[Skeletal landmark data]

::::

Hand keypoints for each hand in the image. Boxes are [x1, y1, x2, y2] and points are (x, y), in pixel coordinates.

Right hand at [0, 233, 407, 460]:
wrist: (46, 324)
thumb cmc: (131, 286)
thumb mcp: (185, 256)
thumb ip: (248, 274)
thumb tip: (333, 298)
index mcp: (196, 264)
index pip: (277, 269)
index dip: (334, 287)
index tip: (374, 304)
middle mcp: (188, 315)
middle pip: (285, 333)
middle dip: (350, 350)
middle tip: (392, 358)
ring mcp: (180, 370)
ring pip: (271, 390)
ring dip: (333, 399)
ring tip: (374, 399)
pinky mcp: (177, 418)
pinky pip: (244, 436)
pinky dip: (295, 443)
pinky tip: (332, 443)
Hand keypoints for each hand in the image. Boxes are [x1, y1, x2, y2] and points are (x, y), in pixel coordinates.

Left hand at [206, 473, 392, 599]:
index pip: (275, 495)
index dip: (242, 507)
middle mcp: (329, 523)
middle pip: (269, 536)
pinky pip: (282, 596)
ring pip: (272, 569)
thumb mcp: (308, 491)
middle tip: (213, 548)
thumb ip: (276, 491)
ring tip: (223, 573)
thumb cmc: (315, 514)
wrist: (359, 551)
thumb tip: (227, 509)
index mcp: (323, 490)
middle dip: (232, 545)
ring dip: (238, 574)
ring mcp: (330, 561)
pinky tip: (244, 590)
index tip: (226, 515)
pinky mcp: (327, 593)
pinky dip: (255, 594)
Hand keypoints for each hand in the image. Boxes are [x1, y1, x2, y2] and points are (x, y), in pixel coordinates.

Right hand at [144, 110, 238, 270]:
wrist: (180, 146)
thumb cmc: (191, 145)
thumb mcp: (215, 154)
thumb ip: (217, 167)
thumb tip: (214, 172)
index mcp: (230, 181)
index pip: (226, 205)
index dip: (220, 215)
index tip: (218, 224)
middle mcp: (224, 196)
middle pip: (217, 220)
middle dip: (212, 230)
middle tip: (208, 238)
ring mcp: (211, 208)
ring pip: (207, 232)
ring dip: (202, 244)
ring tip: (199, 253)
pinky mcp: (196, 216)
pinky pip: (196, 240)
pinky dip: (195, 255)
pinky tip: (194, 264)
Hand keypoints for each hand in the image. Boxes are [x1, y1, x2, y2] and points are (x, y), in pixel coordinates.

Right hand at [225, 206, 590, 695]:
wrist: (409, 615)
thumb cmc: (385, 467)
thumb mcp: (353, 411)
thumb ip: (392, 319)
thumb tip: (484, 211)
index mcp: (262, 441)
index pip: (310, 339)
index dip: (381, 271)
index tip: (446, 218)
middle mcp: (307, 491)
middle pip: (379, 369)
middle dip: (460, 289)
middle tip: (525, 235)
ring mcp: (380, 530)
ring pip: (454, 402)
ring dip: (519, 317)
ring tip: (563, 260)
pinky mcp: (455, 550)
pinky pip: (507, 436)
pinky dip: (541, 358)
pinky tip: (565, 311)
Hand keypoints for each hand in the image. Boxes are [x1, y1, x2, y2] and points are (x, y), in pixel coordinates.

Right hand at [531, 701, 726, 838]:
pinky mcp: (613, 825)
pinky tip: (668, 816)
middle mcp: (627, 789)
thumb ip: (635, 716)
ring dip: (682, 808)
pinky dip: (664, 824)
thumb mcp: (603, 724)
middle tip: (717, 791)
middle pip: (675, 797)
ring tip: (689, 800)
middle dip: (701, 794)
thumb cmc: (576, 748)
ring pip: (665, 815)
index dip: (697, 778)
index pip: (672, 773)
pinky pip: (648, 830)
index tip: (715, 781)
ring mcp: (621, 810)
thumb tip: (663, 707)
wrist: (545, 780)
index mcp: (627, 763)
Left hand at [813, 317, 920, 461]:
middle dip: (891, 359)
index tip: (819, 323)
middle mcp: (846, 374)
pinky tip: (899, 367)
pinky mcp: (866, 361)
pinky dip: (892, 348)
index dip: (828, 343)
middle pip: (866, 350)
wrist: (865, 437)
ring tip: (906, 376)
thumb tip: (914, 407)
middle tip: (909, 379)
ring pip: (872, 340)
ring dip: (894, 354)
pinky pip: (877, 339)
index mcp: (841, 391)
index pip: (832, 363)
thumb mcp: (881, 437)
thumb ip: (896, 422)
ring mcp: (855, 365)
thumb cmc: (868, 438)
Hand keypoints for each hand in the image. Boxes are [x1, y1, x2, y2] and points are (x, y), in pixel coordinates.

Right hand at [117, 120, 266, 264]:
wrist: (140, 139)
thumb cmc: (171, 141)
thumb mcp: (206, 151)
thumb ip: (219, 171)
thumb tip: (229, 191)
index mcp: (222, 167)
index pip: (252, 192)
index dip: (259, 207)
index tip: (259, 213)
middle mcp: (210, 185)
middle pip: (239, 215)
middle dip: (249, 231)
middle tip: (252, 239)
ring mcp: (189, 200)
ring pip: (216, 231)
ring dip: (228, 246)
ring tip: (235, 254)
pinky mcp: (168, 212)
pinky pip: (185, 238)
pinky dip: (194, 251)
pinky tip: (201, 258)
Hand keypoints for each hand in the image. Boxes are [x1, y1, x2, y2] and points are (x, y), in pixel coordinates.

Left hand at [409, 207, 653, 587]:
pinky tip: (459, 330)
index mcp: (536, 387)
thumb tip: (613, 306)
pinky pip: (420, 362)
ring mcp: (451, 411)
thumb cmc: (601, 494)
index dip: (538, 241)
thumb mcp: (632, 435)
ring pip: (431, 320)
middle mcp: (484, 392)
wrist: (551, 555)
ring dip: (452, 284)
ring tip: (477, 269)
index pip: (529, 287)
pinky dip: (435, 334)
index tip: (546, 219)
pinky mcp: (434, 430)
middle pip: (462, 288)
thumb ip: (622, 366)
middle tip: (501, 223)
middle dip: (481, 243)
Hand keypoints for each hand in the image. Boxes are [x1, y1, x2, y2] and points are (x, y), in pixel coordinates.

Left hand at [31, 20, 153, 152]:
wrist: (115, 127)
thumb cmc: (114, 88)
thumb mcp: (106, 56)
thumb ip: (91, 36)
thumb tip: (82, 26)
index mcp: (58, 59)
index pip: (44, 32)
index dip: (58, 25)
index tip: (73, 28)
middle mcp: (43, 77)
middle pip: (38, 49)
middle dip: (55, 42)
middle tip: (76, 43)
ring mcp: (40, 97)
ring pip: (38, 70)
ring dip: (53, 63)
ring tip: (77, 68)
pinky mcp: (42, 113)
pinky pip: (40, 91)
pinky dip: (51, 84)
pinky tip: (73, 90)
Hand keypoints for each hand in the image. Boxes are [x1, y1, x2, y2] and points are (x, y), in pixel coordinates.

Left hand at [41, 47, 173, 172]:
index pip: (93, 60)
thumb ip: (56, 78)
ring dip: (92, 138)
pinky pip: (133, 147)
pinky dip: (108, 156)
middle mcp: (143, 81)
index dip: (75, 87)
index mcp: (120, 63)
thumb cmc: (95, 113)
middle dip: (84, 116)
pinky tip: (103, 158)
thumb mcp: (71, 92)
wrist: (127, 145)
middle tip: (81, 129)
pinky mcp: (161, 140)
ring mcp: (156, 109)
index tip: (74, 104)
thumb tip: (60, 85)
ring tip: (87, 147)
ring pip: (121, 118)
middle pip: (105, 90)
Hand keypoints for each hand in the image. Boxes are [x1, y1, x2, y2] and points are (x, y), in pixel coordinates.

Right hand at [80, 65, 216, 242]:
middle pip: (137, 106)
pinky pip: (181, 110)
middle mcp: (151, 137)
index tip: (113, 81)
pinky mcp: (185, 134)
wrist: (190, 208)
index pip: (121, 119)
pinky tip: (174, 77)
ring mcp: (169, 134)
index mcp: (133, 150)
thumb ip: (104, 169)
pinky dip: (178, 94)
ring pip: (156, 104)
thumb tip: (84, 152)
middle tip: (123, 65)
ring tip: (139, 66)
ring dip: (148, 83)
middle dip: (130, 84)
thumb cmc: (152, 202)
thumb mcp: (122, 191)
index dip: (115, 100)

::::

Activity:
Nothing but the lines above from the one containing "middle pip: (379, 369)" through the one containing "middle mcp: (484, 392)" should appear in the answer, each repeated exactly.

Solved exercise:
middle pip: (379, 369)
middle dip: (460, 289)
middle tip: (525, 235)
ring mcp: (380, 530)
ring pip: (454, 402)
ring dip: (519, 317)
ring tip: (563, 260)
pinky mcp: (455, 550)
pinky pip: (507, 436)
pinky dip: (541, 358)
pinky tip: (565, 311)
Hand keypoints for each hand in the image. Boxes are [x1, y1, x2, y2] and points are (x, y), in pixel coordinates.

Right hand at [531, 701, 726, 838]:
pinky mcp: (613, 825)
pinky tip: (668, 816)
middle mcp: (627, 789)
thumb ip: (635, 716)
ring dip: (682, 808)
pinky dip: (664, 824)
thumb mcp: (603, 724)
middle tip: (717, 791)
middle pip: (675, 797)
ring tip: (689, 800)
middle dip: (701, 794)
thumb cmc: (576, 748)
ring pip: (665, 815)
index dip: (697, 778)
index pip: (672, 773)
pinky pip: (648, 830)
index tip: (715, 781)
ring mcp: (621, 810)
thumb tip: (663, 707)
wrist: (545, 780)
index mcp: (627, 763)
Left hand at [813, 317, 920, 461]:
middle dip: (891, 359)
index tip: (819, 323)
middle mcp: (846, 374)
pinky tip: (899, 367)
pinky mcp: (866, 361)
pinky dip: (892, 348)
index dip: (828, 343)
middle pip: (866, 350)
wrist: (865, 437)
ring tip: (906, 376)
thumb tip: (914, 407)
middle tip: (909, 379)
ring pip: (872, 340)
ring dip: (894, 354)
pinky pip: (877, 339)
index mcp: (841, 391)
index pip: (832, 363)
thumb mcp: (881, 437)
thumb ip: (896, 422)
ring mcp: (855, 365)
thumb cmc: (868, 438)
Hand keypoints for each hand in the image. Boxes are [x1, y1, x2, y2] and points are (x, y), in pixel coordinates.

Right hand at [117, 120, 266, 264]:
wrist: (140, 139)
thumb cmc: (171, 141)
thumb mcp: (206, 151)
thumb ip: (219, 171)
thumb tip: (229, 191)
index mcp: (222, 167)
index pip: (252, 192)
index dip: (259, 207)
index tip: (259, 213)
middle mcp: (210, 185)
middle pip: (239, 215)
middle dip: (249, 231)
middle tip: (252, 239)
ring mcp: (189, 200)
ring pip: (216, 231)
ring dip: (228, 246)
ring tip: (235, 254)
pinky mcp: (168, 212)
pinky pip: (185, 238)
pinky dip: (194, 251)
pinky tip: (201, 258)
Hand keypoints for each hand in the image. Boxes are [x1, y1, x2, y2] and points are (x, y), in pixel coordinates.

Left hand at [409, 207, 653, 587]:
pinky tip: (459, 330)
index mcp: (536, 387)
thumb tip: (613, 306)
pinky pip: (420, 362)
ring mcp: (451, 411)
thumb cmc: (601, 494)
index dip: (538, 241)
thumb mcp: (632, 435)
ring pip: (431, 320)
middle mcp: (484, 392)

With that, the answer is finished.